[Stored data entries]
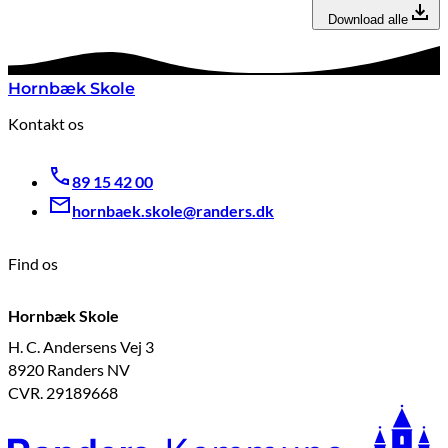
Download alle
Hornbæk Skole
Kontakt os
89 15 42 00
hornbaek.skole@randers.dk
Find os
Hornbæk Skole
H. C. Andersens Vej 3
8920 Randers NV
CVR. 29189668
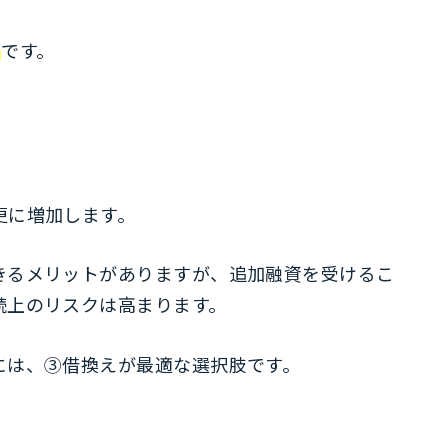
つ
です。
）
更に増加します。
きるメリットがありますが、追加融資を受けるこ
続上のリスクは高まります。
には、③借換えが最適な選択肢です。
* * *
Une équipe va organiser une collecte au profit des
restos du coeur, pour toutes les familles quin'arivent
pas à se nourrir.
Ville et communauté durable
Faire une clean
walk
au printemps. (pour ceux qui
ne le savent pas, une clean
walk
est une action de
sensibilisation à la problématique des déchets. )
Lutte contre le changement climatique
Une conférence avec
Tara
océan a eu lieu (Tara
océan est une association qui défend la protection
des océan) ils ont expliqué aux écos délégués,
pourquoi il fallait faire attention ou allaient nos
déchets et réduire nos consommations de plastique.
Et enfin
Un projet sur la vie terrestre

[PROBLEM STATEMENT]: Give back, exactly as written, the stretch from the line with "Ville et communauté durable" through the line with "des océan) ils", and no other lines from the records above.

[SOLUTION TO THE EXERCISE]:
Ville et communauté durable
Faire une clean
walk
au printemps. (pour ceux qui
ne le savent pas, une clean
walk
est une action de
sensibilisation à la problématique des déchets. )
Lutte contre le changement climatique
Une conférence avec
Tara
océan a eu lieu (Tara
océan est une association qui défend la protection
des océan) ils ont expliqué aux écos délégués,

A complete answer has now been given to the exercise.